Technically speaking, she wasn’t supposed to be a dog. It was a bunny we were after, having seen the Bunnies for Sale sign on the side of the road while driving to visit family in East Texas. One look at the sign and my wife decided it’d be a good idea to bring her nephew’s children an Easter bunny. We needed to pick up a few things at the store anyway, so we pulled into the parking lot and headed for the pickup truck that was selling the bunnies out of the truck bed. But a quick call to our nephew put an end to that plan.
“If you guys bring a rabbit,” he told his aunt, “It’s going to be dinner.”
I guess they eat a lot of rabbit in East Texas.
We stopped to look at the bunnies anyway, and as we held the small rabbits, my daughter walked over to her mom holding a fat, fur ball of a pup, barely bigger than her hands. The dog had dark eye and a skunk-like line running down the length of her face. I could also see the pup was missing part of its tail.
In one word, she was ugly.
I saw my wife put the bunny down and take a long look at the pup, and then she said something, but because I was still distracted with the rabbits, I admit I might not have heard her very well. It sure seemed, though, like she said, “Okay with me, but go ask your dad.”
I wasn’t surprised, mind you. We’d been talking about getting a companion dog for Sumi, our Japanese mutt who was getting older now, and so there been some talk lately about getting another dog.
Suddenly, my daughter walked over to me with the puppy, and as best I can remember, she said,“Mom says we can get this pup if you’re okay with it…here, Dad, hold her.”
She handed me the small fur ball, and as I looked the puppy over, I thought to myself that she was even uglier up close.

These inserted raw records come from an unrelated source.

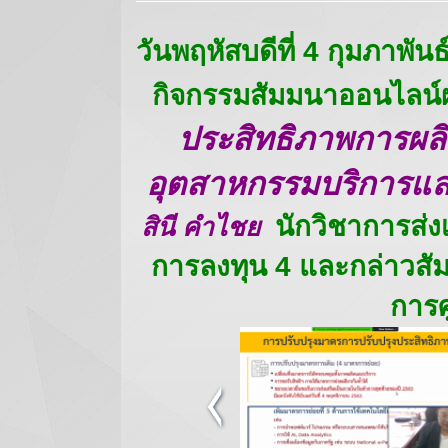
วันพฤหัสบดีที่ 4 กุมภาพัน
กิจกรรมสัมมนาออนไล
ประสิทธิภาพการผล
อุตสาหกรรมบริการแ
สินี คำไชย
นักวิชาการส่ง
การลงทุน 4 และกล่าวสั
การศ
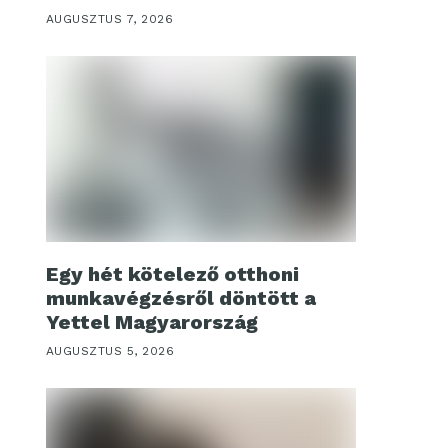
AUGUSZTUS 7, 2026
Egy hét kötelező otthoni
munkavégzésről döntött a
Yettel Magyarország
AUGUSZTUS 5, 2026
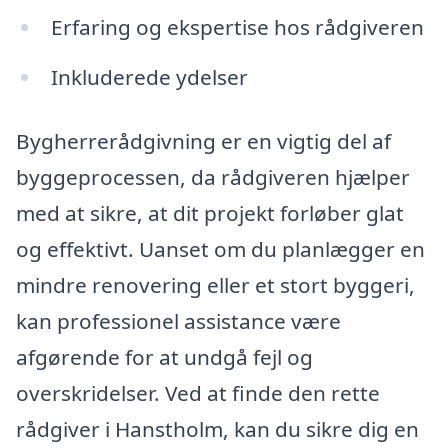
Erfaring og ekspertise hos rådgiveren
Inkluderede ydelser
Bygherrerådgivning er en vigtig del af
byggeprocessen, da rådgiveren hjælper
med at sikre, at dit projekt forløber glat
og effektivt. Uanset om du planlægger en
mindre renovering eller et stort byggeri,
kan professionel assistance være
afgørende for at undgå fejl og
overskridelser. Ved at finde den rette
rådgiver i Hanstholm, kan du sikre dig en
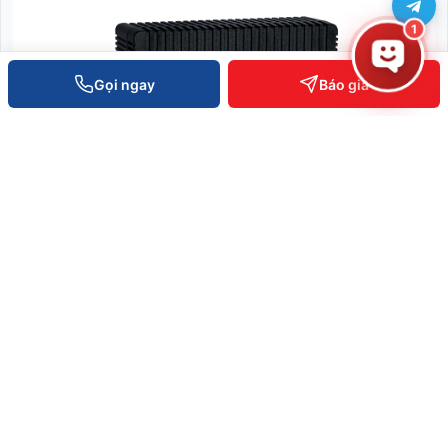
1
Gọi ngay
Báo giá
Module sinh trắc học FA51MC
SKU: FA51MC
Liên hệ báo giá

But it was obvious that my daughter was somehow smitten with the pup, and we had been talking about getting another dog, but this was NOT what I had in mind. She must have read my mind.

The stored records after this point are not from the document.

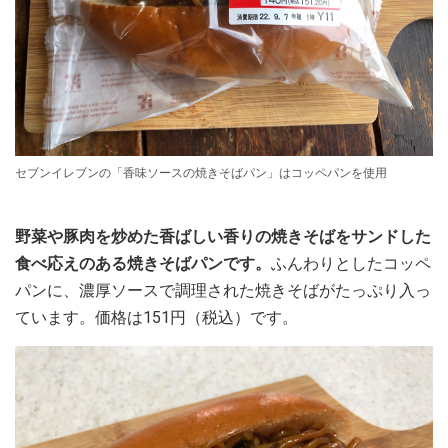
セブンイレブンの「香味ソースの焼きそばパン」はコッペパンを使用
野菜や豚肉を炒めた香ばしい香りの焼きそばをサンドした
食べ応えのある焼きそばパンです。
ふんわりとしたコッペ
パンに、濃厚ソースで調理された焼きそばがたっぷり入っ
ています。価格は151円（税込）です。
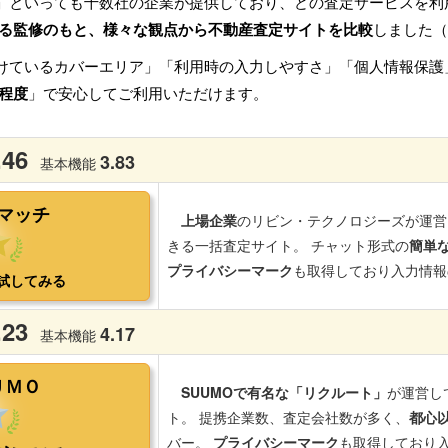
」といっても十数社の企業が提供しており、どの査定サービスを利
る監修のもと、様々な観点から不動産査定サイトを比較
しました（
けているカバーエリア」「利用時の入力しやすさ」「個人情報保護
程度
」で安心してご利用いただけます。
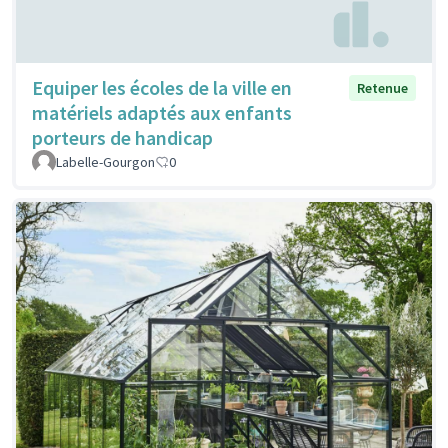
Equiper les écoles de la ville en
Retenue
matériels adaptés aux enfants
porteurs de handicap
Labelle-Gourgon
0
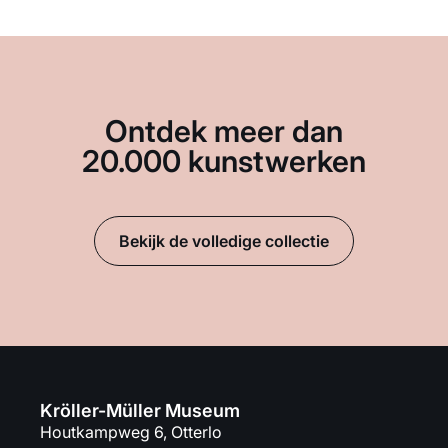
Ontdek meer dan
20.000 kunstwerken
Bekijk de volledige collectie
Kröller-Müller Museum
Houtkampweg 6, Otterlo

“Dad, this is a great puppy, and you guys have been saying for months that you want another dog,” she implored.
I admit that sometimes I’m a softy. “Okay,” I said, “As long as your mom likes her, then I’m good too.”
“Thanks, dad. Can I have ten dollars?”
“The puppy costs $10.”
As I pulled the money from my wallet, I was thinking to myself that they should be paying us to take the ugly pup off their hands. Maybe the dog would grow out of it.
The remaining hour drive to our nephew’s house was occupied by two things the first being a butt chewing from my wife for agreeing to get the dog.“What were you thinking,” she asked?
“You told her we could get the puppy if I agreed,” I replied, “So I agreed.”
The she called me gullible.
But the tongue lashing only lasted few minutes and then we got down to the business of naming the new dog. She was my daughter’s pup, at least that was our understanding of things back then, so we let her name the dog, and as we drove through the countryside, she came up with several names, some of which we tossed around and debated in the car. Soon there was a short list of names and then from those, my daughter made her decision.
“I think her name will be Nala,” she proclaimed. And Nala it was. Pretty name; ugly dog.
Later that night, I sent my son a photo of the new puppy and informed him that his sister had a new dog.
He replied back quickly, “You let her get that?”